From the Labor Commission of the CPUSA, updates, information, news, analysis, and organizing materials in solidarity with workers of the world.

Wednesday, May 21, 2008

American Axle workers face big pay cuts with new contract

by Melissa O'Rourke

After three months out on the picket line, the workers at American Axle finally have a contract to vote on. CEO Dick Dauch made known from the start that he wanted severe pay and benefit cuts in order to “remain competitive,” and that the workers would suffer for it. Even though he got a 9% raise this year and over the past decade has received over $257 million in compensation, and the company made a profit of $37 million last year, the workers are expected to ratify a contract that cuts their wages by over 33% and increases their health care costs. The deal also will shut down both the Detroit and Tonawanda Forges and offer buyouts and buydowns. Below is the average pay breakdown for production workers for both their current and new contracts:

Currently New Contract

$28/hr $18.50/hr

$1120/wk $740/wk

$58,240/yr $38,480/yr

This means a pay cut of $380 a week, $1647 a month, and $19,760 a year. The saddest part is that the UAW had to fight to keep the cuts at this level, rather than the over 50% cuts American Axle demanded. New production hires will be paid $11.50 per hour, twice a year they’ll get an extra $.50 an hour raise, until after 10 years they might make what their co-workers make. For some people $18.50 may seem like great money, but when that pay rate is $1650 a month less than what you’ve been living on, based your mortgage, car payments, kids college tuition and all your other living expenses, it’s devastating.
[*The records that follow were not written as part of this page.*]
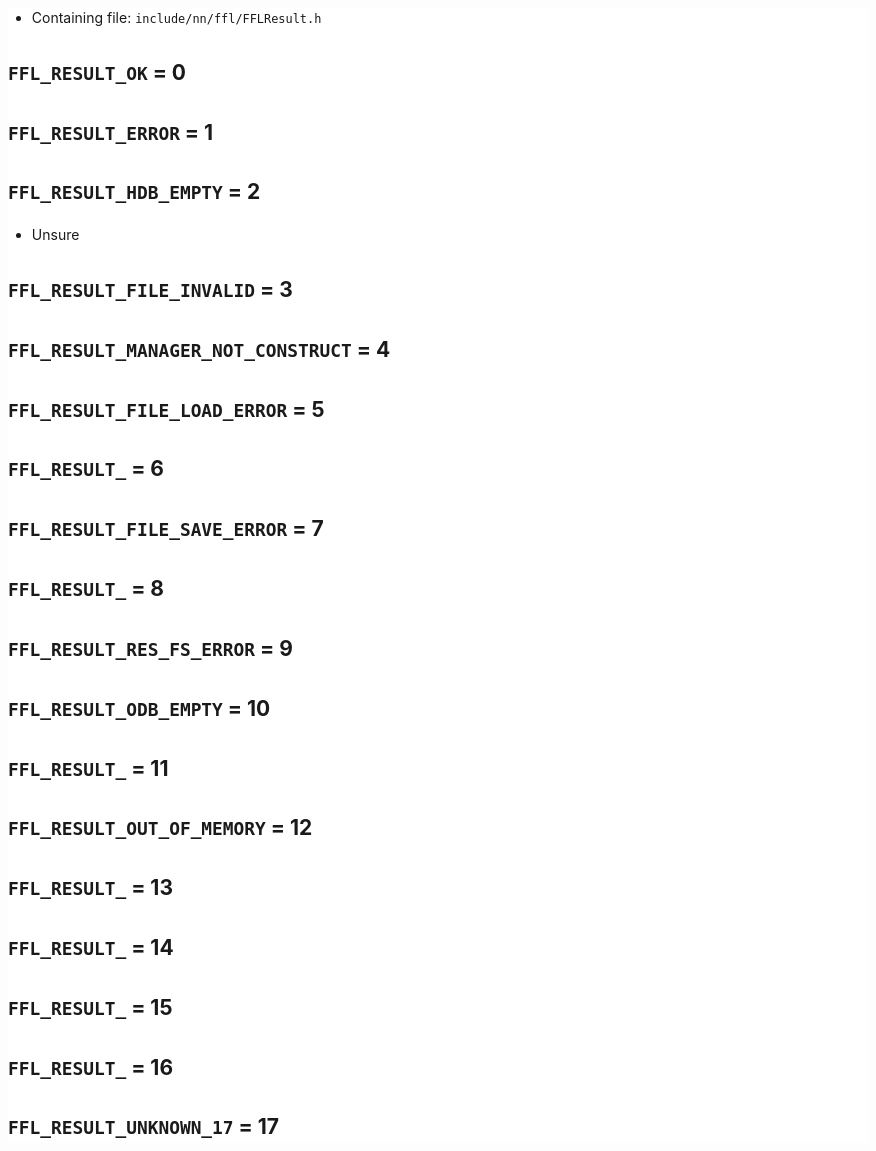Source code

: * Containing file: `include/nn/ffl/FFLResult.h`

## `FFL_RESULT_OK` = 0

## `FFL_RESULT_ERROR` = 1

## `FFL_RESULT_HDB_EMPTY` = 2

* Unsure

## `FFL_RESULT_FILE_INVALID` = 3

## `FFL_RESULT_MANAGER_NOT_CONSTRUCT` = 4

## `FFL_RESULT_FILE_LOAD_ERROR` = 5

## `FFL_RESULT_` = 6

## `FFL_RESULT_FILE_SAVE_ERROR` = 7

## `FFL_RESULT_` = 8

## `FFL_RESULT_RES_FS_ERROR` = 9

## `FFL_RESULT_ODB_EMPTY` = 10

## `FFL_RESULT_` = 11

## `FFL_RESULT_OUT_OF_MEMORY` = 12

## `FFL_RESULT_` = 13

## `FFL_RESULT_` = 14

## `FFL_RESULT_` = 15

## `FFL_RESULT_` = 16

## `FFL_RESULT_UNKNOWN_17` = 17
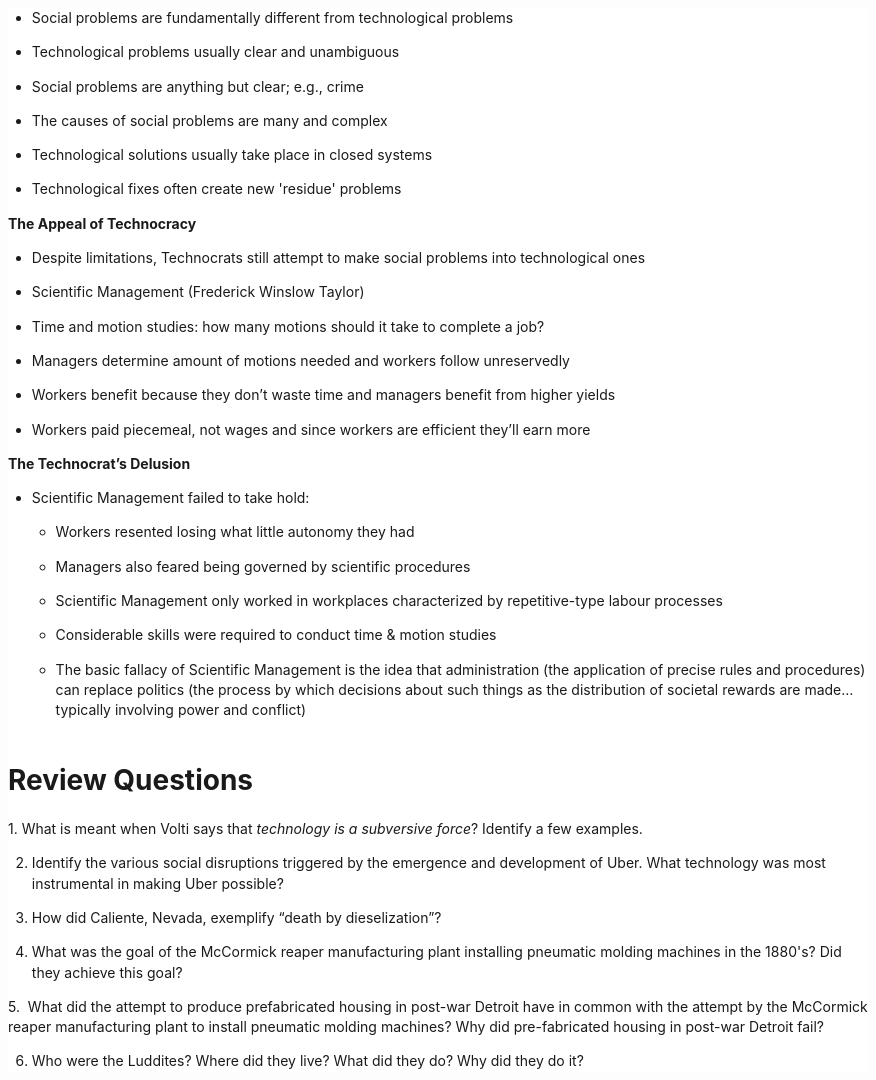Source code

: - Social problems are fundamentally different from technological problems
    
- Technological problems usually clear and unambiguous
    
- Social problems are anything but clear; e.g., crime
    
- The causes of social problems are many and complex
    
- Technological solutions usually take place in closed systems
    
- Technological fixes often create new 'residue' problems
    

**The Appeal of Technocracy**

- Despite limitations, Technocrats still attempt to make social problems into technological ones
    
- Scientific Management (Frederick Winslow Taylor)
    
- Time and motion studies: how many motions should it take to complete a job?
    
- Managers determine amount of motions needed and workers follow unreservedly
    
- Workers benefit because they don’t waste time and managers benefit from higher yields
    
- Workers paid piecemeal, not wages and since workers are efficient they’ll earn more   
    

**The Technocrat’s Delusion**

- Scientific Management failed to take hold:
    
    - Workers resented losing what little autonomy they had
        
    - Managers also feared being governed by scientific procedures
        
    - Scientific Management only worked in workplaces characterized by repetitive-type labour processes
        
    - Considerable skills were required to conduct time & motion studies
        
    - The basic fallacy of Scientific Management is the idea that administration (the application of precise rules and procedures) can replace politics (the process by which decisions about such things as the distribution of societal rewards are made… typically involving power and conflict) 
        

# **Review Questions**

1. What is meant when Volti says that _technology is a subversive force_? Identify a few examples. 

2. Identify the various social disruptions triggered by the emergence and development of Uber. What technology was most instrumental in making Uber possible?

3. How did Caliente, Nevada, exemplify “death by dieselization”? 

4. What was the goal of the McCormick reaper manufacturing plant installing pneumatic molding machines in the 1880's? Did they achieve this goal? 

5.  What did the attempt to produce prefabricated housing in post-war Detroit have in common with the attempt by the McCormick reaper manufacturing plant to install pneumatic molding machines? Why did pre-fabricated housing in post-war Detroit fail?  

6. Who were the Luddites? Where did they live? What did they do? Why did they do it? 
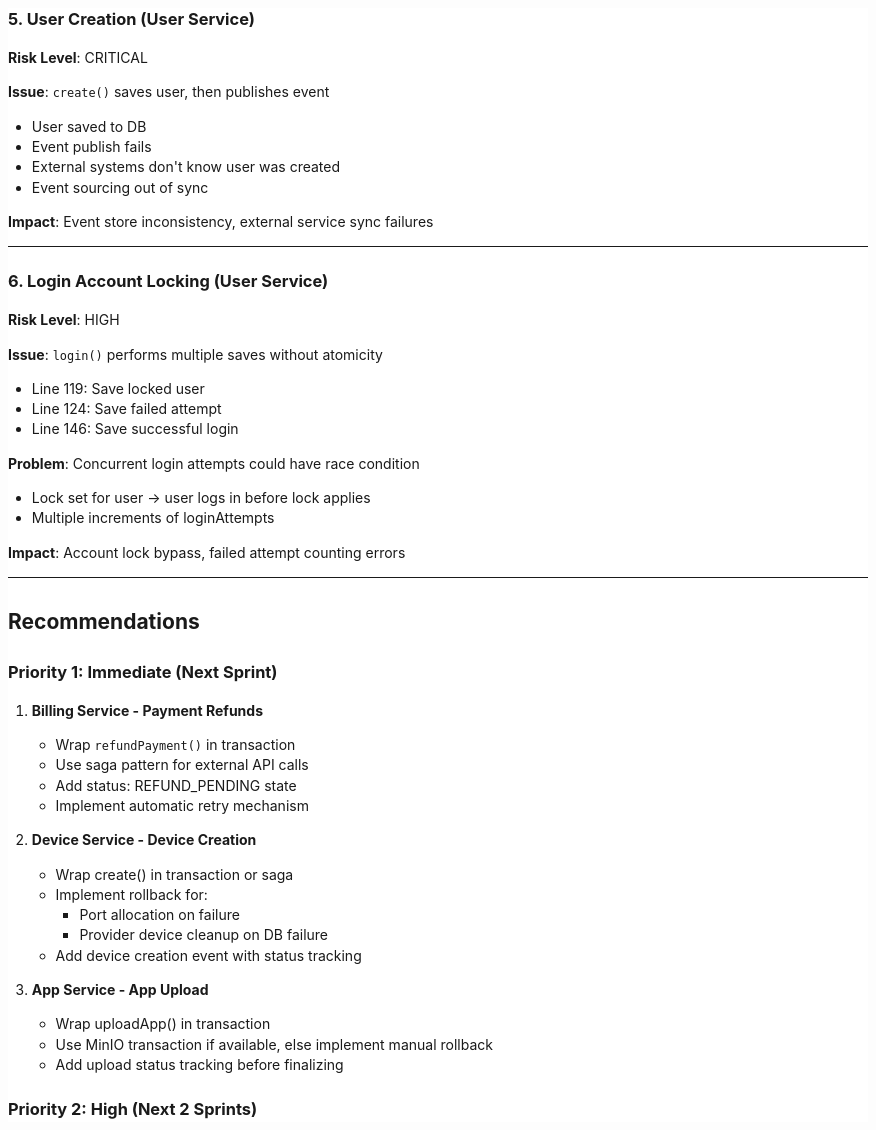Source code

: 
### 5. User Creation (User Service)
**Risk Level**: CRITICAL

**Issue**: `create()` saves user, then publishes event
- User saved to DB
- Event publish fails
- External systems don't know user was created
- Event sourcing out of sync

**Impact**: Event store inconsistency, external service sync failures

---

### 6. Login Account Locking (User Service)
**Risk Level**: HIGH

**Issue**: `login()` performs multiple saves without atomicity
- Line 119: Save locked user
- Line 124: Save failed attempt
- Line 146: Save successful login

**Problem**: Concurrent login attempts could have race condition
- Lock set for user → user logs in before lock applies
- Multiple increments of loginAttempts

**Impact**: Account lock bypass, failed attempt counting errors

---

## Recommendations

### Priority 1: Immediate (Next Sprint)

1. **Billing Service - Payment Refunds**
   - Wrap `refundPayment()` in transaction
   - Use saga pattern for external API calls
   - Add status: REFUND_PENDING state
   - Implement automatic retry mechanism

2. **Device Service - Device Creation**
   - Wrap create() in transaction or saga
   - Implement rollback for:
     - Port allocation on failure
     - Provider device cleanup on DB failure
   - Add device creation event with status tracking

3. **App Service - App Upload**
   - Wrap uploadApp() in transaction
   - Use MinIO transaction if available, else implement manual rollback
   - Add upload status tracking before finalizing

### Priority 2: High (Next 2 Sprints)
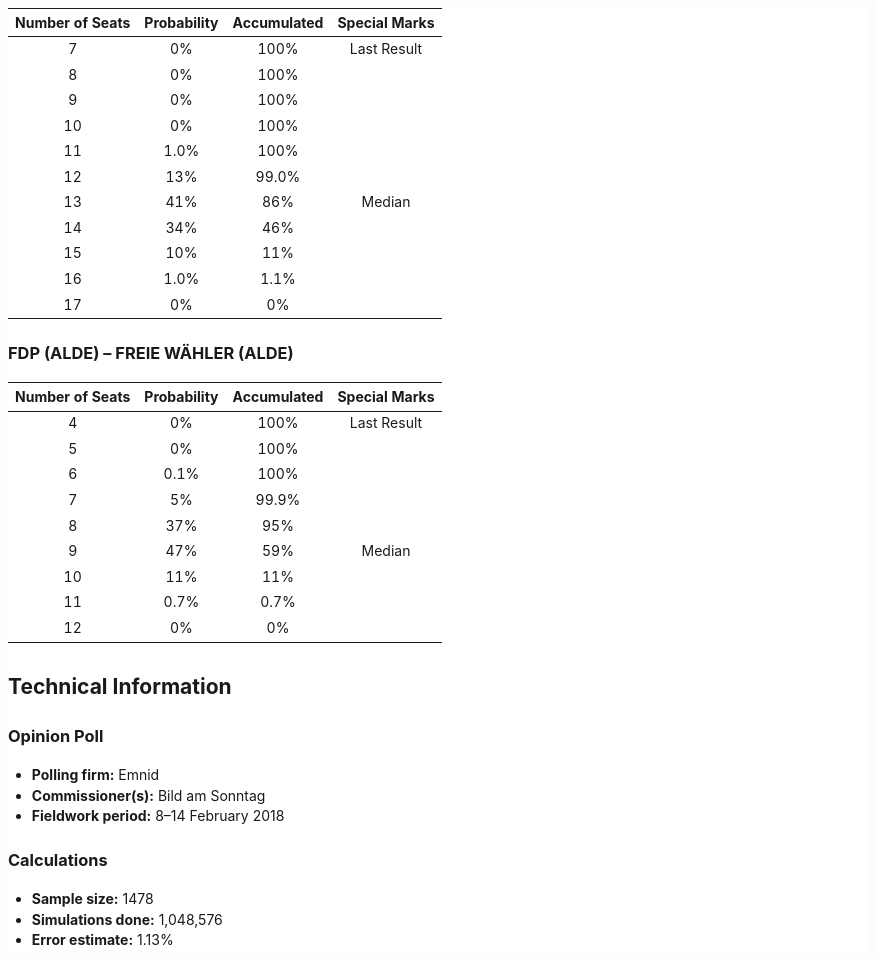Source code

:| Number of Seats | Probability | Accumulated | Special Marks |
|:---------------:|:-----------:|:-----------:|:-------------:|
| 7 | 0% | 100% | Last Result |
| 8 | 0% | 100% |  |
| 9 | 0% | 100% |  |
| 10 | 0% | 100% |  |
| 11 | 1.0% | 100% |  |
| 12 | 13% | 99.0% |  |
| 13 | 41% | 86% | Median |
| 14 | 34% | 46% |  |
| 15 | 10% | 11% |  |
| 16 | 1.0% | 1.1% |  |
| 17 | 0% | 0% |  |

### FDP (ALDE) – FREIE WÄHLER (ALDE)

| Number of Seats | Probability | Accumulated | Special Marks |
|:---------------:|:-----------:|:-----------:|:-------------:|
| 4 | 0% | 100% | Last Result |
| 5 | 0% | 100% |  |
| 6 | 0.1% | 100% |  |
| 7 | 5% | 99.9% |  |
| 8 | 37% | 95% |  |
| 9 | 47% | 59% | Median |
| 10 | 11% | 11% |  |
| 11 | 0.7% | 0.7% |  |
| 12 | 0% | 0% |  |


## Technical Information

### Opinion Poll

+ **Polling firm:** Emnid
+ **Commissioner(s):** Bild am Sonntag
+ **Fieldwork period:** 8–14 February 2018

### Calculations

+ **Sample size:** 1478
+ **Simulations done:** 1,048,576
+ **Error estimate:** 1.13%

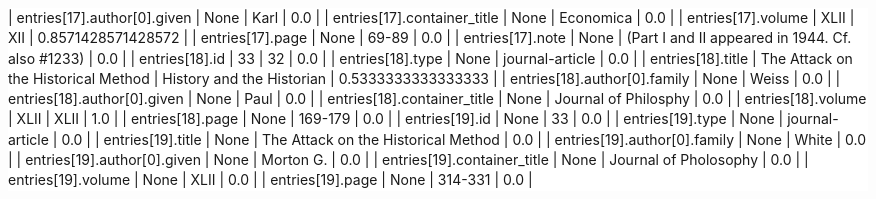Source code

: | entries[17].author[0].given | None | Karl | 0.0 |
| entries[17].container_title | None | Economica | 0.0 |
| entries[17].volume | XLII | XII | 0.8571428571428572 |
| entries[17].page | None | 69-89 | 0.0 |
| entries[17].note | None | (Part I and II appeared in 1944. Cf. also #1233) | 0.0 |
| entries[18].id | 33 | 32 | 0.0 |
| entries[18].type | None | journal-article | 0.0 |
| entries[18].title | The Attack on the Historical Method | History and the Historian | 0.5333333333333333 |
| entries[18].author[0].family | None | Weiss | 0.0 |
| entries[18].author[0].given | None | Paul | 0.0 |
| entries[18].container_title | None | Journal of Philosphy | 0.0 |
| entries[18].volume | XLII | XLII | 1.0 |
| entries[18].page | None | 169-179 | 0.0 |
| entries[19].id | None | 33 | 0.0 |
| entries[19].type | None | journal-article | 0.0 |
| entries[19].title | None | The Attack on the Historical Method | 0.0 |
| entries[19].author[0].family | None | White | 0.0 |
| entries[19].author[0].given | None | Morton G. | 0.0 |
| entries[19].container_title | None | Journal of Pholosophy | 0.0 |
| entries[19].volume | None | XLII | 0.0 |
| entries[19].page | None | 314-331 | 0.0 |

</small>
At a time when foreclosure rates, personal debt, and the cost of living are skyrocketing, the last thing workers need is a drastic cut in pay. Does anyone really wonder why Michigan has the highest foreclosure and crime rates, along with the fastest growing population of residents receiving food stamps?

According to Wall Street, the labor costs are still too high. Financial firm Lehman Brothers projects that 1,200 of the 3,650 striking employees will opt for buyouts or early retirements. Those employees will "not be replaced in the U.S. but in Mexico," wrote analyst Brian Johnson in a note to investors. Earlier this week Dauch announced plans to expand in India and Thailand; perhaps they should change the company name to “Asian Axle” as they abandon their workers in the U.S.

"It's not a good agreement, but at this juncture it's the best we could do," said UAW President Ron Gettelfinger. After weeks at the negotiating table, he said he didn't think that more negotiations would net a better contract, so the contract goes to membership and will now be up to individual workers to decide their fates. After 11 weeks on the strike line during which American Axle shifted work to Mexico, many seem glad to still have a job.


Anonymous said...

The problem here is that the UAW has sucked the market dry by raising the labor cost so high and now they are getting pay back. I support AAM on this one. The reason Michigan is down in the dumps right now in the Manufacturing market is because people are over paid and lazy (UAW). NEW COMPANIES DON'T WANT TO WORK WITH THE UAW IN MICHIGAN BECAUSE OF THAT REASON. By the way do the big shots in the union stop taking pay when the workers go on strike? You should really think about that one.

Melissa O'Rourke said...

It's frustrating at best when fellow members of the working class side with management during labor disputes. This completely ignores the biggest reason many of these corporations are in the financial shape they are, because management fucked up. It wasn't that the workers busting their asses (as production numbers prove) made a crappy product, it was because management designed a crappy product, or a product that no one wanted in the first place.

But who's still getting raises and bonuses? If management gets fired (or "asked to resign") they get tens of millions of dollars in buy-outs and pension funds, and then they get job offers to fuck up some other company. The workers on the line are the only ones who pay.

Is it fair to say that these workers are overpaid when they get a fair wage from a company that's making a profit? Especially one who's CEO has made more than $250 million over the past 10 years? Get rid of the management fat. The workers are the ones who make the money for the company, it is their sweat and hard work that goes into making the parts, they should be fairly paid for that hard work. And if not for the union, the corporations would be paying the slave wages they paid before the union was founded.